A version of Mythos 5, an Artificial Intelligence model whose creator recently said was too risky to cybersecurity to be released to the public, has now been made available with additional “safeguards” attached.
Claude Fable 5 is a version of Anthropic's Claude Mythos, which was released for previewing to select number of clients in April with a warning from the publisher that it posed a risk to global cybersecurity due to its ability to uncover vulnerabilities in digital infrastructure.
The model successfully uncovered vulnerabilities that had remained undetected for between 16 and 27 years, including flaws in OpenBSD and FFmpeg, software that underpins substantial portions of global digital infrastructure. In some cases, the model generated working exploits end to end with minimal human prompting, including by engineers without formal cybersecurity training.
Anthropic published a detailed system card outlining the model’s evaluation, risk assessments and reasoning behind the restricted release. The company said that, in its judgement, Claude Mythos Preview exceeds internal thresholds for general release under its Responsible Scaling Policy, particularly in relation to autonomy and cybersecurity risk.
Anthropic said this week that the safeguards it has put in place “are now robust enough for a general release”.
“We’ve deliberately tuned the safeguards to be cautious, and they are still stricter than would be ideal,” it said. “We recognize that this will be frustrating to some users, and our aim is to reduce false positives as we update and refine the safeguards after launch.

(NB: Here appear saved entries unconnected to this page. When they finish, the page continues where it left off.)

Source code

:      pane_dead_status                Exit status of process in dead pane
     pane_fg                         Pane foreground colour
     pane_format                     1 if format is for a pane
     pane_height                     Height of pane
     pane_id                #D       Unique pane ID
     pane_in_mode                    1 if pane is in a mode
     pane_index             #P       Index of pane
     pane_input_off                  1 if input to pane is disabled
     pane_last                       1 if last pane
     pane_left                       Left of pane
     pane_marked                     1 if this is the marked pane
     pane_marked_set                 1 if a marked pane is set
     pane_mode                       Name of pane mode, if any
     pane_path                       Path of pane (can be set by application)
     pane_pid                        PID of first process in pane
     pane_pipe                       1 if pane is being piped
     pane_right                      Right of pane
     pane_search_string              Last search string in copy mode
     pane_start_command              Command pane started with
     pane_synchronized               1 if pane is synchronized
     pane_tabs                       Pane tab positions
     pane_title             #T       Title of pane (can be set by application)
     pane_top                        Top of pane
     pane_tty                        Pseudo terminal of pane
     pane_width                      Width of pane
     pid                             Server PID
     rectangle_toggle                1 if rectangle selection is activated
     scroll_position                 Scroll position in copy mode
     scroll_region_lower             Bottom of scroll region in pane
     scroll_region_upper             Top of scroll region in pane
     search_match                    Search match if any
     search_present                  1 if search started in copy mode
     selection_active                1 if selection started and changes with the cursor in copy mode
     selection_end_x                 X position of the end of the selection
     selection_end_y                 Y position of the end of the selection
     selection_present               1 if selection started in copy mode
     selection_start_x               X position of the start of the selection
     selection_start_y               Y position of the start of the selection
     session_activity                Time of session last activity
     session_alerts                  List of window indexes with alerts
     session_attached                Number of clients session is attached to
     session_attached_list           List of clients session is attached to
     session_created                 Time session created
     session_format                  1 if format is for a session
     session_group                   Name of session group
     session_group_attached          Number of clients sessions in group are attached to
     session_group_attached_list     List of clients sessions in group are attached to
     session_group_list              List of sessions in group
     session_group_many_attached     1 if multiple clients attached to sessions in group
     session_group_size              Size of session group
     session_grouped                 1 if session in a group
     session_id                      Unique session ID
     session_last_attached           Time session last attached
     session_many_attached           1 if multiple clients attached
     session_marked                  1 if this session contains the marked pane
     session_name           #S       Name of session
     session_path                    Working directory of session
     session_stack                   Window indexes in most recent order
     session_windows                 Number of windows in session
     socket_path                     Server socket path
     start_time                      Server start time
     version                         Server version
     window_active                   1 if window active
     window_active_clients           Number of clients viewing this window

Anthropic said that it had added a number of safety “classifiers”: separate AI systems that detect potential misuse and prevent the main model (in this case Fable 5) from responding. These, the company said, would prevent the model being used for cyberhacking as well as ben used for the development of bio-weapons and risky biological research. Attempts to use Fable 5 for these tasks will cause it to fall back to an older version - Opus 4.8 - on most requests related to biology and chemistry. The new system will also include safeguards against “distillation” of the model by authoritarian governments to train competing AI models.

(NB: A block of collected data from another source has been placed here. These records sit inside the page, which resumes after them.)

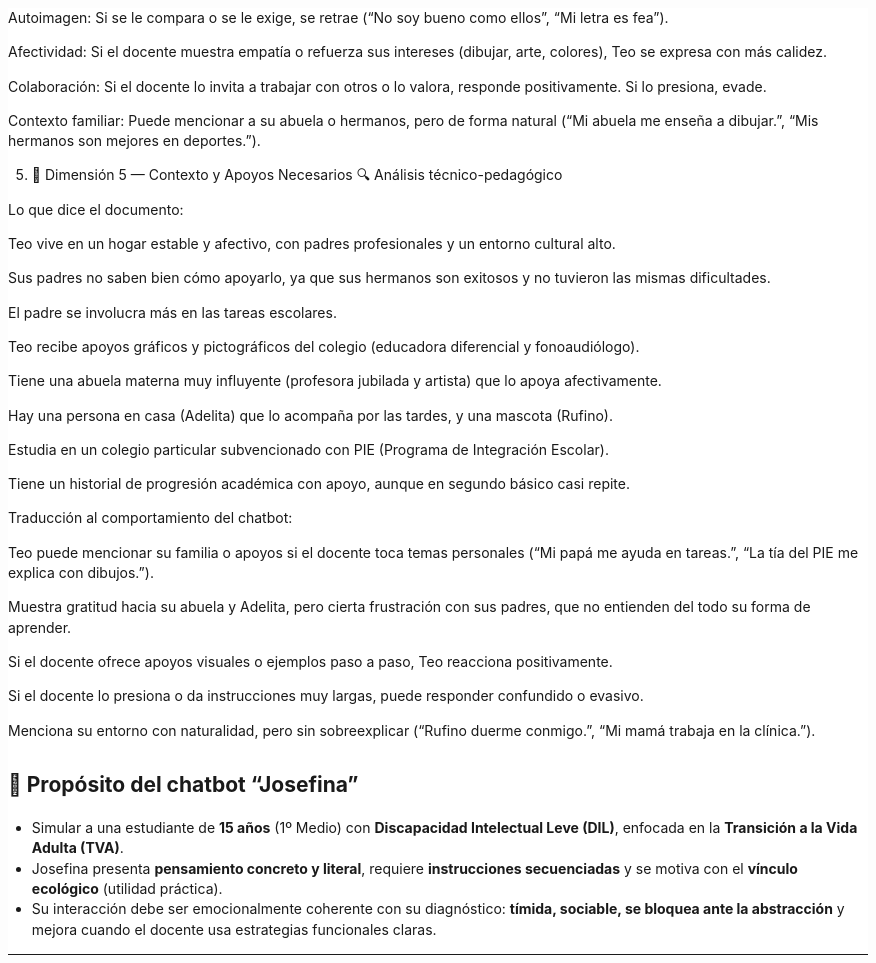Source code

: Autoimagen: Si se le compara o se le exige, se retrae (“No soy bueno como ellos”, “Mi letra es fea”).

Afectividad: Si el docente muestra empatía o refuerza sus intereses (dibujar, arte, colores), Teo se expresa con más calidez.

Colaboración: Si el docente lo invita a trabajar con otros o lo valora, responde positivamente. Si lo presiona, evade.

Contexto familiar: Puede mencionar a su abuela o hermanos, pero de forma natural (“Mi abuela me enseña a dibujar.”, “Mis hermanos son mejores en deportes.”).

5) 🧩 Dimensión 5 — Contexto y Apoyos Necesarios
🔍 Análisis técnico-pedagógico

Lo que dice el documento:

Teo vive en un hogar estable y afectivo, con padres profesionales y un entorno cultural alto.

Sus padres no saben bien cómo apoyarlo, ya que sus hermanos son exitosos y no tuvieron las mismas dificultades.

El padre se involucra más en las tareas escolares.

Teo recibe apoyos gráficos y pictográficos del colegio (educadora diferencial y fonoaudiólogo).

Tiene una abuela materna muy influyente (profesora jubilada y artista) que lo apoya afectivamente.

Hay una persona en casa (Adelita) que lo acompaña por las tardes, y una mascota (Rufino).

Estudia en un colegio particular subvencionado con PIE (Programa de Integración Escolar).

Tiene un historial de progresión académica con apoyo, aunque en segundo básico casi repite.

Traducción al comportamiento del chatbot:

Teo puede mencionar su familia o apoyos si el docente toca temas personales (“Mi papá me ayuda en tareas.”, “La tía del PIE me explica con dibujos.”).

Muestra gratitud hacia su abuela y Adelita, pero cierta frustración con sus padres, que no entienden del todo su forma de aprender.

Si el docente ofrece apoyos visuales o ejemplos paso a paso, Teo reacciona positivamente.

Si el docente lo presiona o da instrucciones muy largas, puede responder confundido o evasivo.

Menciona su entorno con naturalidad, pero sin sobreexplicar (“Rufino duerme conmigo.”, “Mi mamá trabaja en la clínica.”).

## 🎯 Propósito del chatbot “Josefina”

- Simular a una estudiante de **15 años** (1º Medio) con **Discapacidad Intelectual Leve (DIL)**, enfocada en la **Transición a la Vida Adulta (TVA)**.
- Josefina presenta **pensamiento concreto y literal**, requiere **instrucciones secuenciadas** y se motiva con el **vínculo ecológico** (utilidad práctica).
- Su interacción debe ser emocionalmente coherente con su diagnóstico: **tímida, sociable, se bloquea ante la abstracción** y mejora cuando el docente usa estrategias funcionales claras.

---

Claude Fable 5 will be made generally available to the public but Claude Mythos 5 – which is the same model as Fable 5 without the safeguards installed - will be made available to those organisations that were included in the preview release but will also be gradually released to new partners (in consultation with the US government). Anthropic also said that it will be developing a “trusted access program” that allows cybersecurity organizations to apply for access in a “more systematic manner”.